Google und das Problem mit den Kunden

Ich will gar nicht auf das Problem mit den Pseudonymen auf G+ eingehen, sondern eher wie Google darauf reagiert hat. Es war dann schon interessant zu sehen, wie Google erst gar nicht und dann leicht kopflos reagiert hat. Wie schlecht es um die Kundenkommunikation steht zeigte sich dann auch, dass einer der VPs von Google persönlich die Kommunikation übernahm.

Ich kenne die Probleme, die man Google als Kunde haben kann. Im letzten Jahr hatte ich mal probeweise Adsense drüber im Racingblog geschaltet. Da ich wusste, dass Google in Sachen Platzierung und Klicks empfindlich ist, habe ich auf ein bekanntes Plugin gesetzt, dass die Arbeit übernommen hat und gleichzeitig peinlich genau darauf geachtet nicht drauf zu klicken. Nach sechs Wochen bekam ich dann eine Mail in der mein Adsense-Konto gekündigt wurde.
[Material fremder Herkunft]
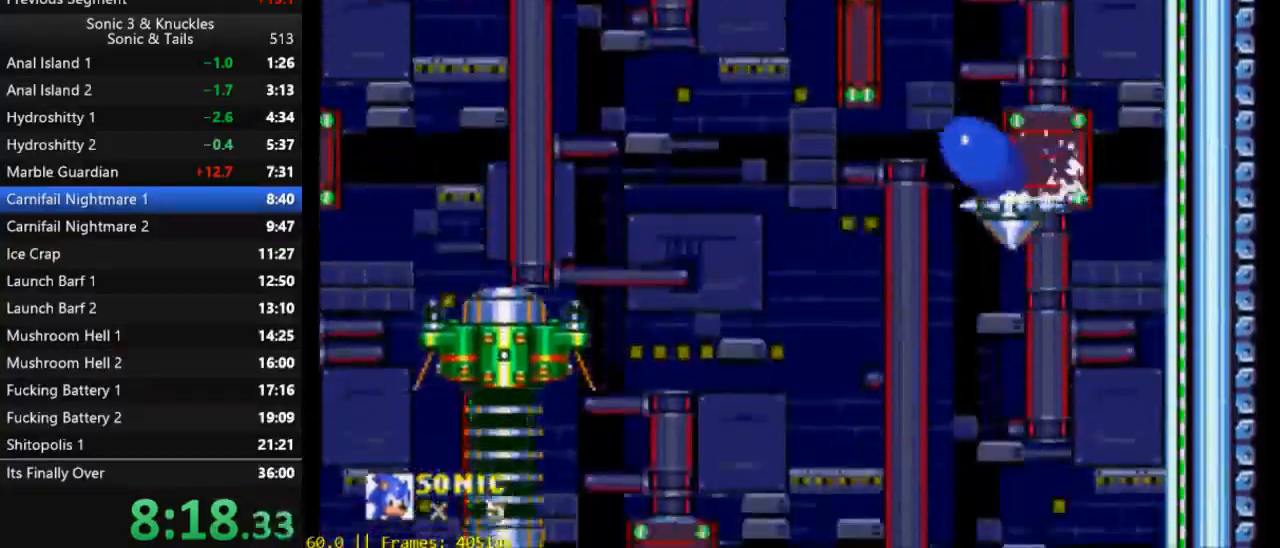
{"buttons": ["X", "DPAD_DOWN"], "events": [[317, "X", "down"], [350, "X", "up"], [450, "X", "down"]]}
Eine Erklärung, was genau schief gelaufen ist, wollte man nicht liefern, da man offenbar befürchtete, dass Spitzbuben einen Weg drum herum finden könnte, würde Google sagen, um was es genau geht. Das hatte dann schon etwas kafkaeskes und amüsierte mich immerhin so sehr, dass ich beschloss nachzubohren. Man prüfte noch mal, das Konto blieb gesperrt und ich hatte keine Lust mich weiter damit zu beschäftigen.
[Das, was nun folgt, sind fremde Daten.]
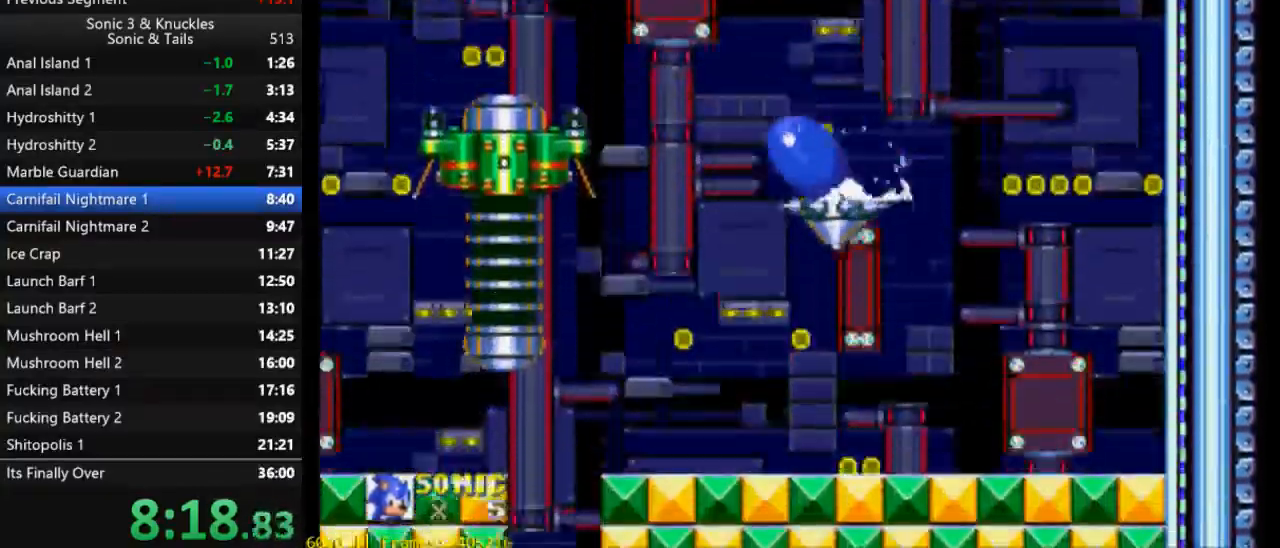
{"buttons": ["DPAD_DOWN"], "events": [[50, "X", "up"]]}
Was mir damals schon auffiel: Man bekommt keinen Ansprechpartner, keinen Namen. Man bekommt eine anonyme (haha) Mailadresse, irgendwer geht irgendwelche geheimen Checklisten durch, Feierabend. Eine Erklärung, ein „Warum“ gibt es nicht. Das ist eine Kundenbetreuung, wie man noch aus den Radio Eriwan Witzen kennt.
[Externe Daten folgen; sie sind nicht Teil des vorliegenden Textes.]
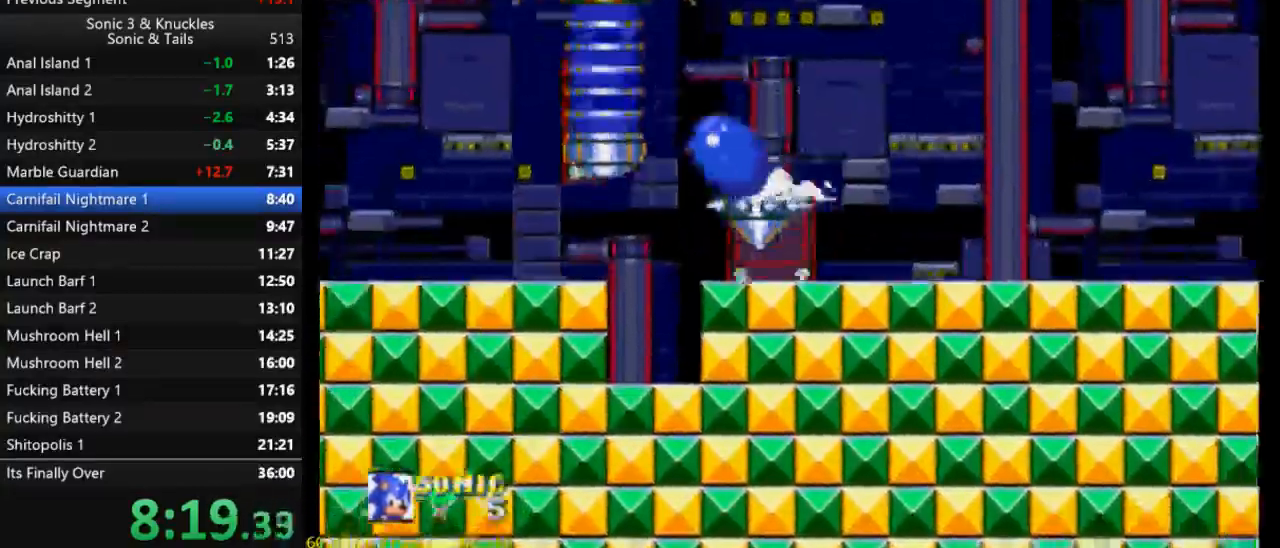
{"buttons": ["DPAD_DOWN"], "events": []}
Die Problematik von Google und deren Kundenbetreuung ist, dass Google als Firma im Prinzip gar keine Kunden (auf Konsumentenbasis) hat. Google hat User, aber keine Kunden. User sind es gewohnt in Foren mit Usenet-Charakter nach Antworten von anderen Usern zu suchen, die eventuell das gleiche Problem hatten. Kunden wollen eine schnelle, mühelose Antwort auf ein Problem. Die Firma macht aber noch den Eindruck, als würde so denken: „Fast alles bei Google ist umsonst, der Konzern hat eine 324 Fastrilliarden Anwender (mindestens), da kann man nicht auch noch erwarten, das wir halb Indien einstellen, um Kundenanfragen zu beantworten.“

Doch aus den Nerd-Usern sind eben auch Kunden geworden. Je mehr Dienste Google anbietet und je aggressiver diese vermarktet werden, desto mehr Menschen wollen diese auch nutzen. Bisher war es kein Problem einfach den Anbieter zu wechseln. Aber mit den vielen integrierten Lösungen wird das zunehmend schwerer. Was ja auch so sein soll, denn Google möchte ja möglichst viele Leute auf den eigenen Plattformen haben. Je schwerer es aber fällt, einen Dienst zu verlassen, desto höher sind auch die Ansprüche ans Kundenmanagement. Die sind es gewohnt, dass man irgendwo anrufen kann, wenn ein Problem hat. Und wenn man schon große Teile seines Onlinelebens einem Dienst anvertraut, dann kann man auch erwarten, dass der eine vernünftige Hotline/Hilfe hat und Probleme transparent erklärt und möglichst gelöst werden. Ganz und gar nicht ist man aber gewöhnt, dass Mail-Anfragen in einem undurchschaubaren Kanal verschwinden und man Textbausteine mit der kryptischen Antwort bekommt, man habe gegen eine der unzähligen allgemein gehaltenen Punkte der AGBs/TOS verstossen.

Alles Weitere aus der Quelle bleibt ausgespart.